> _How to complete this task_: Scan the records below for the word "Ghadami". Copy each line where it appears.

Stored data entries
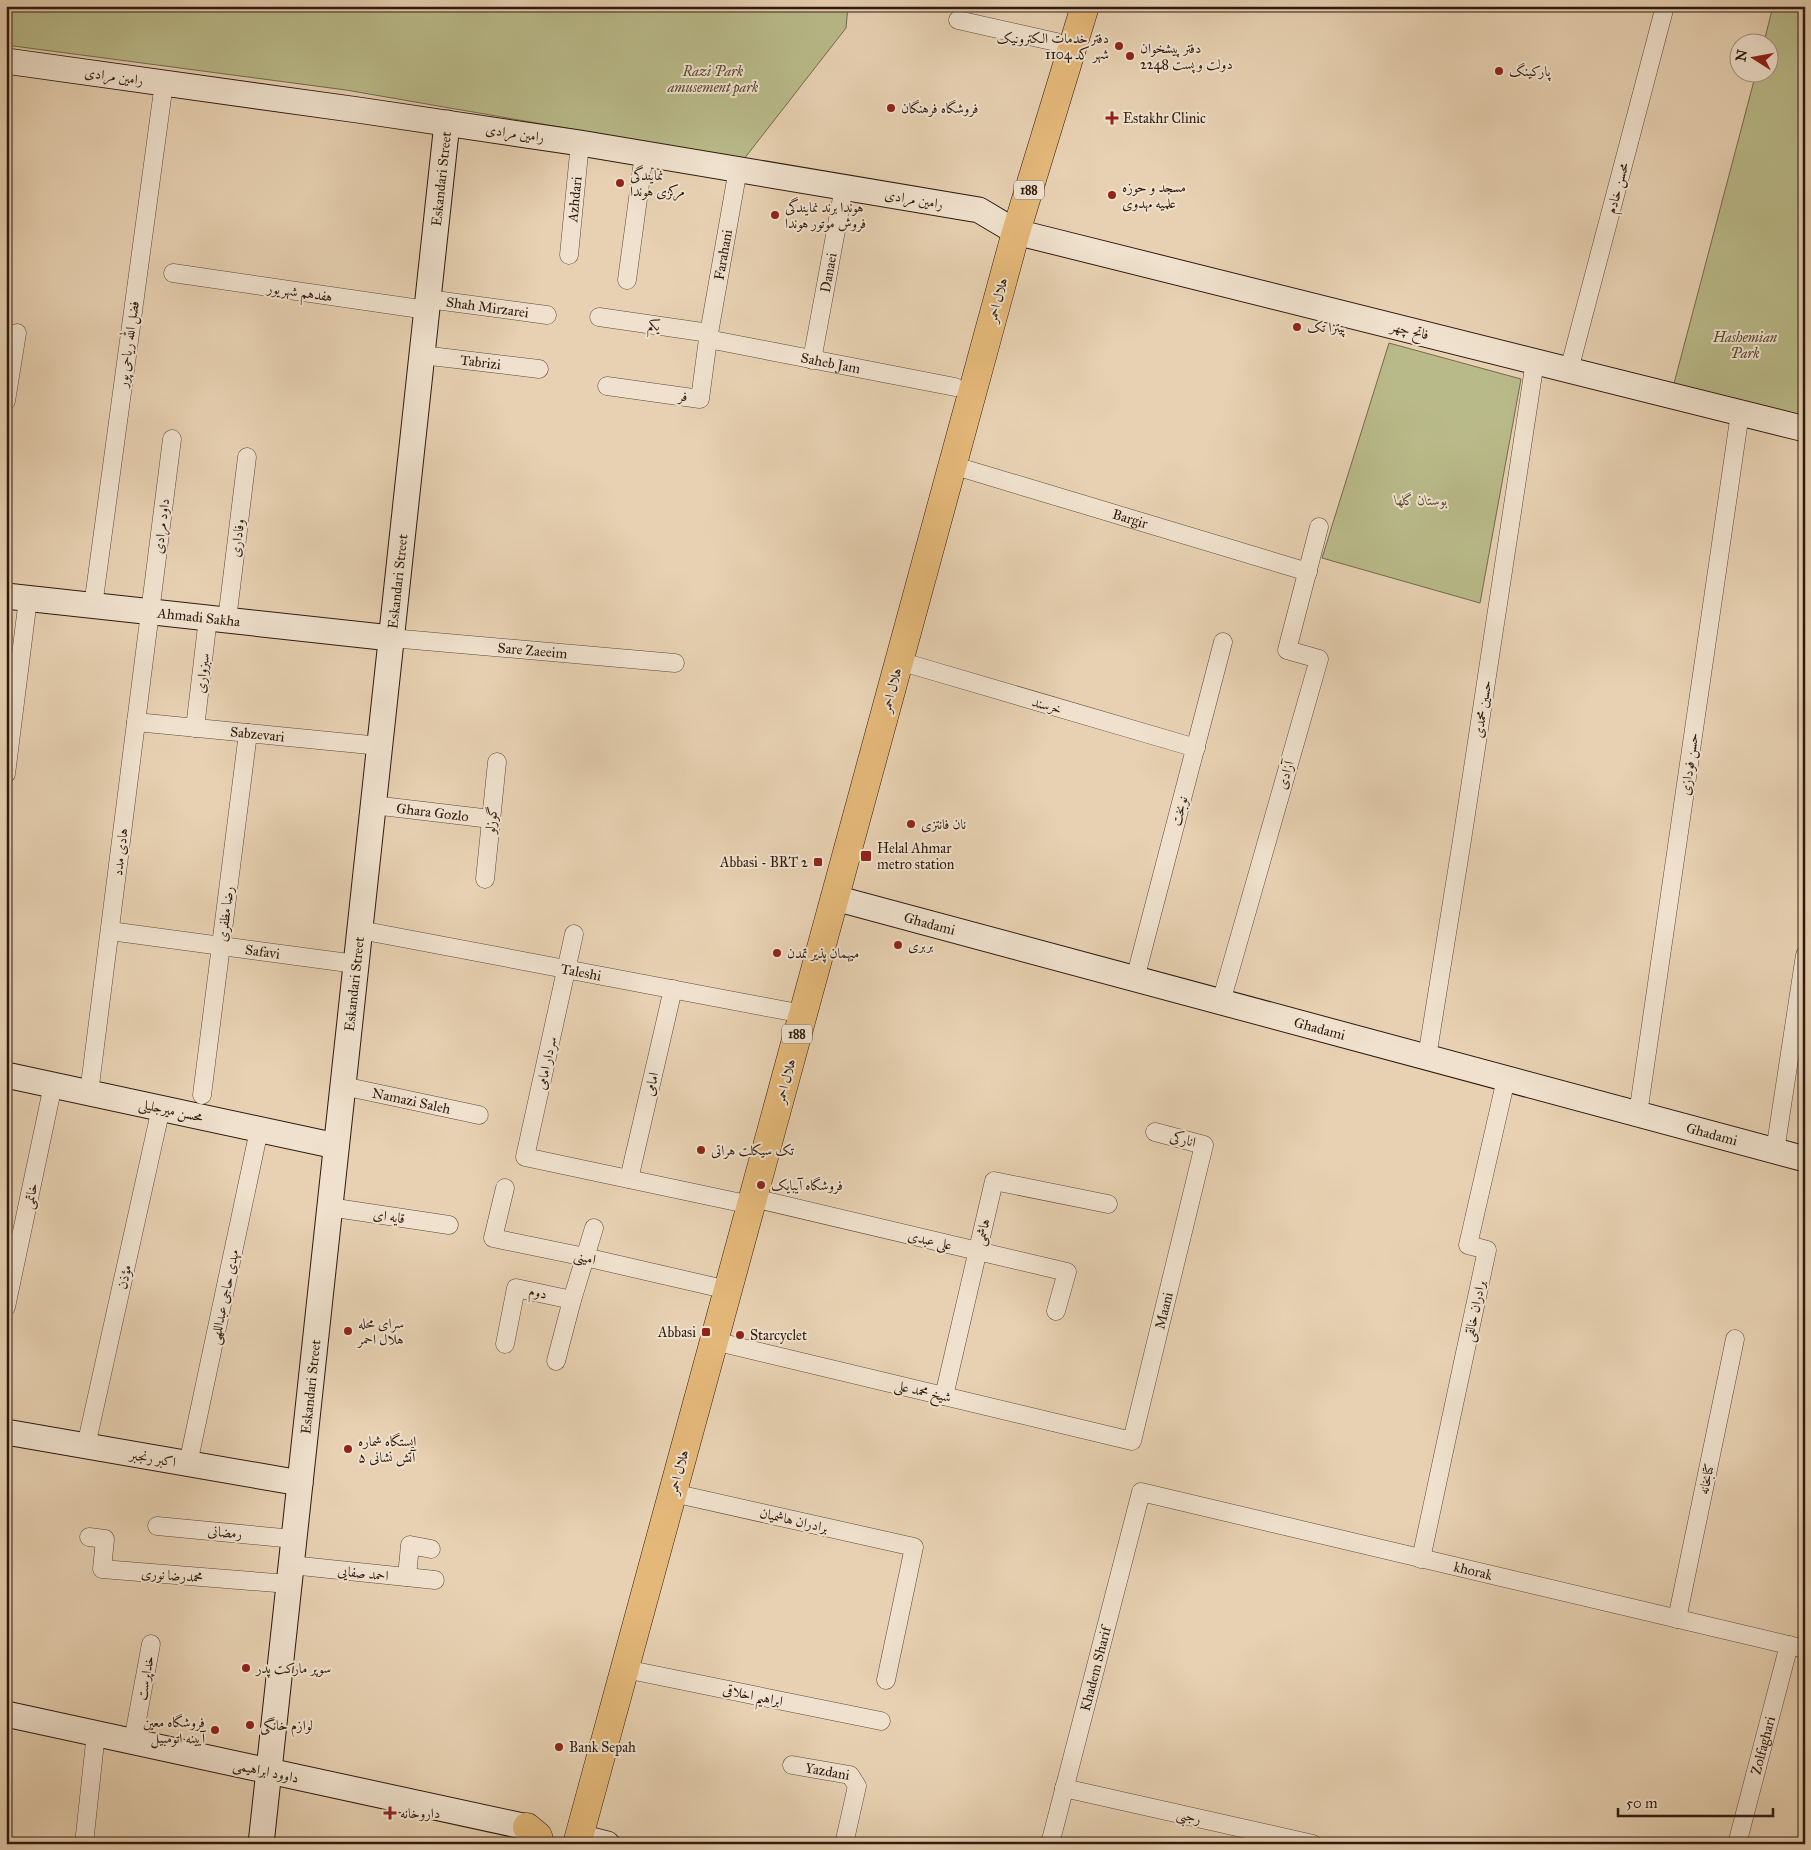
<svg xmlns="http://www.w3.org/2000/svg" width="1811" height="1850" viewBox="0 0 1811 1850" font-family="'IM FELL Great Primer',Amiri,serif">
<style>
.green{fill:#b9ba89;stroke:#746a4c}
.lines{fill:none;stroke-linecap:round;stroke-linejoin:round}
.street-casing{stroke:#5c4737;stroke-width:19}
.secondary-casing{stroke:#2e190e;stroke-width:27}
.primary-casing{stroke:#2e190e;stroke-width:29}
.street{stroke:#efe1cd;stroke-width:18}
.secondary{stroke:#efe1cd;stroke-width:25}
.primary{stroke:#e4b879;stroke-width:28}
.poi-dot{fill:#8f2418;stroke:#efe1cd;stroke-width:2}
.labels{text-anchor:middle;stroke-width:4;stroke-linejoin:round;paint-order:stroke}
.shield{fill:#efe1cd;stroke:#685547;stroke-width:1}
.shield-label{font-size:12px;font-weight:bold;fill:#2e190e}
.poi-label{font-size:14px;fill:#2e190e;stroke:#efe1cd;text-anchor:start}
.park-label{font-size:14px;font-style:italic;fill:#584933;stroke:#efe1cd}
.street-label{font-size:14px;fill:#2e190e;stroke:#efe1cd}
</style>
<rect width="100%" height="100%" fill="#e7d1b2"/>
<filter id="stains"><feTurbulence type="fractalNoise" baseFrequency=".004" numOctaves="4"/><feColorMatrix values="0 0 0 0 .2 0 0 0 0 .09 0 0 0 0 .02 0 0 0 .5 -.17"/></filter>
<radialGradient id="worn" r=".72"><stop offset=".6" stop-color="#630" stop-opacity="0"/><stop offset="1" stop-color="#630" stop-opacity=".3"/></radialGradient>
<g class="green">
<path d="M6 6H848L846 28 744 159 346 90 6 45Z"/>
<path d="M1773 6H1805V420L1672 391 1756 73 1768 72V42H1764Z"/>
<path d="M1389 343 1521 379 1480 603 1322 558Z"/>
</g>
<g class="lines">
<defs>
<g id="street">
<path d="M958 20 1056 42"/>
<path id="s1" d="M569 255 580 143"/>
<path d="M173 273 427 310"/>
<path d="M627 280 644 154"/>
<path id="s2" d="M428 299 547 315"/>
<path d="M599 317 709 333"/>
<path id="s3" d="M708 339 955 387"/>
<path id="s4" d="M422 355 539 369"/>
<path id="s5" d="M812 360 844 187"/>
<path d="M1569 370 1665 6"/>
<path id="s6" d="M607 386 700 399 708 339 738 169"/>
<path d="M6 401 17 333"/>
<path id="s7" d="M952 465 1308 572"/>
<path d="M93 606 164 83"/>
<path d="M227 620 247 457"/>
<path id="s8" d="M391 638 675 663"/>
<path d="M899 661 1196 748"/>
<path id="s9" d="M136 722 380 746"/>
<path d="M195 728 208 618"/>
<path d="M6 774 28 599"/>
<path id="s10" d="M373 805 491 819"/>
<path d="M485 879 497 762"/>
<path id="s11" d="M360 930 803 1014"/>
<path id="s12" d="M110 931 356 964"/>
<path d="M574 934 525 1157 751 1205"/>
<path d="M1135 979 1223 642"/>
<path d="M1221 1002 1319 659 1287 650 1319 527"/>
<path d="M1427 1057 1462 840 1535 361"/>
<path id="s13" d="M343 1086 479 1115"/>
<path d="M89 1093 172 439"/>
<path d="M202 1095 248 733"/>
<path d="M1638 1114 1740 413"/>
<path d="M1775 1151 1805 955"/>
<path d="M629 1179 673 989"/>
<path d="M505 1188 493 1238 585 1257 728 1290"/>
<path d="M753 1198 1067 1272 1056 1311"/>
<path d="M329 1207 449 1225"/>
<path d="M6 1307 53 1085"/>
<path id="s14" d="M714 1341 1132 1441 1204 1145 1155 1132"/>
<path d="M505 1344 516 1288 572 1300 594 1228"/>
<path d="M556 1361 572 1300"/>
<path d="M944 1396 994 1181 1108 1204"/>
<path d="M86 1446 161 1108"/>
<path d="M188 1464 259 1130"/>
<path d="M673 1493 914 1547 886 1680"/>
<path d="M157 1526 294 1539"/>
<path d="M89 1537 105 1539 102 1569 289 1584"/>
<path d="M1421 1559 1487 1250 1468 1245 1506 1079"/>
<path d="M291 1565 435 1580"/>
<path d="M407 1577 410 1545 431 1549"/>
<path d="M1677 1619 1735 1339"/>
<path d="M625 1669 881 1721"/>
<path d="M133 1741 151 1644"/>
<path id="s15" d="M792 1765 850 1775 857 1786 844 1844"/>
<path d="M1064 1788 1313 1844"/>
<path d="M84 1844 96 1733"/>
<path id="s16" d="M1050 1844 1141 1492 1805 1649"/>
<path id="s17" d="M1737 1844 1789 1645"/>
</g>
<g id="secondary">
<path d="M6 61 358 110 580 143 979 210 1016 232 1805 429"/>
<path id="s18" d="M6 596 391 638"/>
<path id="s19" d="M835 898 1805 1159"/>
<path d="M6 1075 336 1146"/>
<path d="M6 1432 300 1483"/>
<path d="M6 1714 527 1827"/>
<path d="M579 1837 607 1844"/>
<path id="s20" d="M261 1844 447 123"/>
</g>
<g id="primary">
<path d="M527 1827 538 1836 540 1844"/>
<path d="M577 1844 1016 232 1085 6"/>
</g>
</defs>
<use href="#street" class="street-casing"/>
<use href="#secondary" class="secondary-casing"/>
<use href="#primary" class="primary-casing"/>
<use href="#street" class="street"/>
<use href="#secondary" class="secondary"/>
<use href="#primary" class="primary"/>
</g>
<g class="poi-dot">
<circle cx="1119" cy="46" r="5"/>
<circle cx="1130" cy="56" r="5"/>
<circle cx="1499" cy="71" r="5"/>
<circle cx="891" cy="108" r="5"/>
<path d="M1109.5 110.5h5v5h5v5h-5v5h-5v-5h-5v-5h5z"/>
<circle cx="620" cy="183" r="5"/>
<circle cx="1112" cy="195" r="5"/>
<circle cx="775" cy="215" r="5"/>
<circle cx="1297" cy="327" r="5"/>
<circle cx="911" cy="824" r="5"/>
<rect x="860" y="850" width="12" height="12" rx="2.5"/>
<rect x="813" y="857" width="10" height="10" rx="2.5"/>
<circle cx="898" cy="945" r="5"/>
<circle cx="777" cy="953" r="5"/>
<circle cx="701" cy="1150" r="5"/>
<circle cx="761" cy="1185" r="5"/>
<circle cx="348" cy="1331" r="5"/>
<rect x="701" y="1327" width="10" height="10" rx="2.5"/>
<circle cx="740" cy="1335" r="5"/>
<circle cx="348" cy="1449" r="5"/>
<circle cx="246" cy="1668" r="5"/>
<circle cx="250" cy="1725" r="5"/>
<circle cx="215" cy="1730" r="5"/>
<circle cx="559" cy="1747" r="5"/>
<path d="M387.5 1805.5h5v5h5v5h-5v5h-5v-5h-5v-5h5z"/>
</g>
<g class="labels">
<g class="shield">
<rect x="1014" y="180.5" width="30" height="19" rx="4"/>
<rect x="782" y="1024.5" width="30" height="19" rx="4"/>
</g>
<g class="shield-label">
<text x="1029" y="194">188</text>
<text x="797" y="1038">188</text>
</g>
<g class="poi-label">
<text x="1109" y="43" text-anchor="end">دفتر خدمات الکترونیک<tspan x="1109" dy="16">شهر کد 1104</tspan></text>
<text x="1140" y="53">دفتر پیشخوان<tspan x="1140" dy="16">دولت و پست 2248</tspan></text>
<text x="1509" y="76">پارکینگ</text>
<text x="901" y="113">فروشگاه فرهنگان</text>
<text x="1123" y="123">Estakhr Clinic</text>
<text x="630" y="180">نمایندگی<tspan x="630" dy="16">مرکزی هوندا</tspan></text>
<text x="1122" y="192">مسجد و حوزه<tspan x="1122" dy="16">علمیه مهدوی</tspan></text>
<text x="785" y="212">هوندا برند نمایندگی<tspan x="785" dy="16">فروش موتور هوندا</tspan></text>
<text x="1307" y="332">پیتزا تک</text>
<text x="921" y="829">نان فانتزی</text>
<text x="877" y="853">Helal Ahmar<tspan x="877" dy="16">metro station</tspan></text>
<text x="808" y="867" text-anchor="end">Abbasi - BRT 2</text>
<text x="908" y="950">بربری</text>
<text x="787" y="958">میهمان پذیر تمدن</text>
<text x="711" y="1155">تک سیکلت هراتی</text>
<text x="771" y="1190">فروشگاه آیبایک</text>
<text x="358" y="1328">سرای محله<tspan x="358" dy="16">هلال احمر</tspan></text>
<text x="696" y="1337" text-anchor="end">Abbasi</text>
<text x="750" y="1340">Starcyclet</text>
<text x="358" y="1446">ایستگاه شماره<tspan x="358" dy="16">۵ آتش نشانی</tspan></text>
<text x="256" y="1673">سوپر مارکت پدر</text>
<text x="205" y="1727" text-anchor="end">فروشگاه معین<tspan x="205" dy="16">آیینه اتومبیل</tspan></text>
<text x="260" y="1730">لوازم خانگی</text>
<text x="569" y="1752">Bank Sepah</text>
<text x="400" y="1818">داروخانه</text>
</g>
<g class="park-label">
<text x="713" y="76">Razi Park<tspan x="713" dy="16">amusement park</tspan></text>
<text x="1745" y="342">Hashemian<tspan x="1745" dy="16">Park</tspan></text>
<text x="1421" y="505">بوستان گلها</text>
</g>
<g class="street-label">
<text transform="translate(114 76) rotate(8)" y="5">رامین مرادی</text>
<text transform="translate(515 133) rotate(8)" y="5">رامین مرادی</text>
<text dy="5" stroke="none"><textPath href="#s20" startOffset="1675">Eskandari Street</textPath></text>
<text transform="translate(1617 188) rotate(-75)" y="5">محسن خادم</text>
<text dy="5" stroke="none"><textPath href="#s1" startOffset="56">Azhdari</textPath></text>
<text transform="translate(914 199) rotate(10)" y="5">رامین مرادی</text>
<text dy="5" stroke="none"><textPath href="#s6" startOffset="240">Farahani</textPath></text>
<text dy="5" stroke="none"><textPath href="#s5" startOffset="89">Danaei</textPath></text>
<text transform="translate(300 292) rotate(8)" y="5">هفدهم شهریور</text>
<text transform="translate(997 300) rotate(-75)" y="5">هلال احمر</text>
<text dy="5" stroke="none"><textPath href="#s2" startOffset="60">Shah Mirzarei</textPath></text>
<text transform="translate(654 325) rotate(8)" y="5">یکم</text>
<text transform="translate(1410 330) rotate(14)" y="5">فاتح چهر</text>
<text transform="translate(128 344) rotate(-82)" y="5">فضل الله ریاحی پور</text>
<text dy="5" stroke="none"><textPath href="#s4" startOffset="59">Tabrizi</textPath></text>
<text dy="5" stroke="none"><textPath href="#s3" startOffset="125">Saheb Jam</textPath></text>
<text transform="translate(683 396) rotate(8)" y="5">فر</text>
<text dy="5" stroke="none"><textPath href="#s7" startOffset="186">Bargir</textPath></text>
<text transform="translate(161 526) rotate(-83)" y="5">داود مرادی</text>
<text transform="translate(237 538) rotate(-83)" y="5">وفاداری</text>
<text dy="5" stroke="none"><textPath href="#s20" startOffset="1270">Eskandari Street</textPath></text>
<text dy="5" stroke="none"><textPath href="#s18" startOffset="194">Ahmadi Sakha</textPath></text>
<text dy="5" stroke="none"><textPath href="#s8" startOffset="142">Sare Zaeeim</textPath></text>
<text transform="translate(202 673) rotate(-83)" y="5">سبزواری</text>
<text transform="translate(891 690) rotate(-75)" y="5">هلال احمر</text>
<text transform="translate(1047 705) rotate(16)" y="5">خرسند</text>
<text transform="translate(1482 709) rotate(-81)" y="5">حسین محمدی</text>
<text dy="5" stroke="none"><textPath href="#s9" startOffset="122">Sabzevari</textPath></text>
<text transform="translate(1689 764) rotate(-82)" y="5">حسن فودازی</text>
<text transform="translate(1285 775) rotate(-74)" y="5">آزادی</text>
<text transform="translate(1179 811) rotate(-75)" y="5">نوبخت</text>
<text dy="5" stroke="none"><textPath href="#s10" startOffset="60">Ghara Gozlo</textPath></text>
<text transform="translate(491 820) rotate(-84)" y="5">گوزلو</text>
<text transform="translate(120 852) rotate(-83)" y="5">هادی مدد</text>
<text transform="translate(225 914) rotate(-83)" y="5">رضا مظفری</text>
<text dy="5" stroke="none"><textPath href="#s19" startOffset="98">Ghadami</textPath></text>
<text dy="5" stroke="none"><textPath href="#s12" startOffset="154">Safavi</textPath></text>
<text dy="5" stroke="none"><textPath href="#s11" startOffset="225">Taleshi</textPath></text>
<text dy="5" stroke="none"><textPath href="#s20" startOffset="865">Eskandari Street</textPath></text>
<text dy="5" stroke="none"><textPath href="#s19" startOffset="502">Ghadami</textPath></text>
<text transform="translate(546 1063) rotate(-78)" y="5">سردار امامی</text>
<text transform="translate(785 1081) rotate(-75)" y="5">هلال احمر</text>
<text transform="translate(651 1084) rotate(-77)" y="5">امامی</text>
<text dy="5" stroke="none"><textPath href="#s13" startOffset="70">Namazi Saleh</textPath></text>
<text transform="translate(171 1110) rotate(12)" y="5">محسن میرجلیلی</text>
<text dy="5" stroke="none"><textPath href="#s19" startOffset="908">Ghadami</textPath></text>
<text transform="translate(1183 1139) rotate(14)" y="5">انارکی</text>
<text transform="translate(30 1196) rotate(-78)" y="5">خاتمی</text>
<text transform="translate(389 1216) rotate(9)" y="5">قایه ای</text>
<text transform="translate(982 1232) rotate(-77)" y="5">هاشمی</text>
<text transform="translate(930 1240) rotate(13)" y="5">علی عبدی</text>
<text transform="translate(585 1257) rotate(13)" y="5">امینی</text>
<text transform="translate(124 1277) rotate(-78)" y="5">مؤذن</text>
<text transform="translate(538 1292) rotate(12)" y="5">دوم</text>
<text transform="translate(224 1297) rotate(-78)" y="5">مهدی حاجی عبداللهی</text>
<text dy="5" stroke="none"><textPath href="#s14" startOffset="564">Maani</textPath></text>
<text transform="translate(1474 1311) rotate(-78)" y="5">برادران خالقی</text>
<text dy="5" stroke="none"><textPath href="#s20" startOffset="460">Eskandari Street</textPath></text>
<text transform="translate(923 1391) rotate(13)" y="5">شیخ محمد علی</text>
<text transform="translate(153 1458) rotate(10)" y="5">اکبر رنجبر</text>
<text transform="translate(678 1472) rotate(-75)" y="5">هلال احمر</text>
<text transform="translate(1706 1479) rotate(-78)" y="5">کتابخانه</text>
<text transform="translate(794 1520) rotate(13)" y="5">برادران هاشمیان</text>
<text transform="translate(225 1532) rotate(5)" y="5">رمضانی</text>
<text dy="5" stroke="none"><textPath href="#s16" startOffset="705">khorak</textPath></text>
<text transform="translate(363 1573) rotate(6)" y="5">احمد صفایی</text>
<text transform="translate(172 1575) rotate(4)" y="5">محمدرضا نوری</text>
<text dy="5" stroke="none"><textPath href="#s16" startOffset="181">Khadem Sharif</textPath></text>
<text transform="translate(145 1678) rotate(-80)" y="5">خداپرست</text>
<text transform="translate(753 1695) rotate(12)" y="5">ابراهیم اخلاقی</text>
<text dy="5" stroke="none"><textPath href="#s17" startOffset="102">Zolfaghari</textPath></text>
<text transform="translate(266 1771) rotate(12)" y="5">داوود ابراهیمی</text>
<text dy="5" stroke="none"><textPath href="#s15" startOffset="36">Yazdani</textPath></text>
<text transform="translate(1189 1816) rotate(13)" y="5">رجبی</text>
</g>
</g>
<rect width="1811" height="1850" fill="none" stroke="#e7d1b2" stroke-width="25"/>
<rect x="8" y="8" width="1796" height="1835" fill="none" stroke="#2e190e" stroke-width="2.5"/>
<rect x="12" y="12" width="1786" height="1825" fill="none" stroke="#2e190e"/>
<g transform="translate(1754 58) rotate(281)"><circle r="24" fill="#efe1cd" stroke="#a29181"/>
<path d="M0-4L9 19L0 12L-9 19Z" fill="#8f2418"/>
<text y="-8" font-size="14" font-weight="bold" text-anchor="middle" fill="#2e190e">N</text>
</g>
<path d="M1618 1808v8h155v-8" fill="none" stroke="#2e190e" stroke-width="2.5"/>
<text x="1626" y="1808" font-size="15" fill="#2e190e" stroke="#efe1cd" stroke-width="4" paint-order="stroke">50 m</text>
<rect width="100%" height="100%" filter="url(#stains)"/>
<rect width="100%" height="100%" fill="url(#worn)"/>
</svg>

> _Answer_:
<text dy="5" stroke="none"><textPath href="#s19" startOffset="98">Ghadami</textPath></text>
<text dy="5" stroke="none"><textPath href="#s19" startOffset="502">Ghadami</textPath></text>
<text dy="5" stroke="none"><textPath href="#s19" startOffset="908">Ghadami</textPath></text>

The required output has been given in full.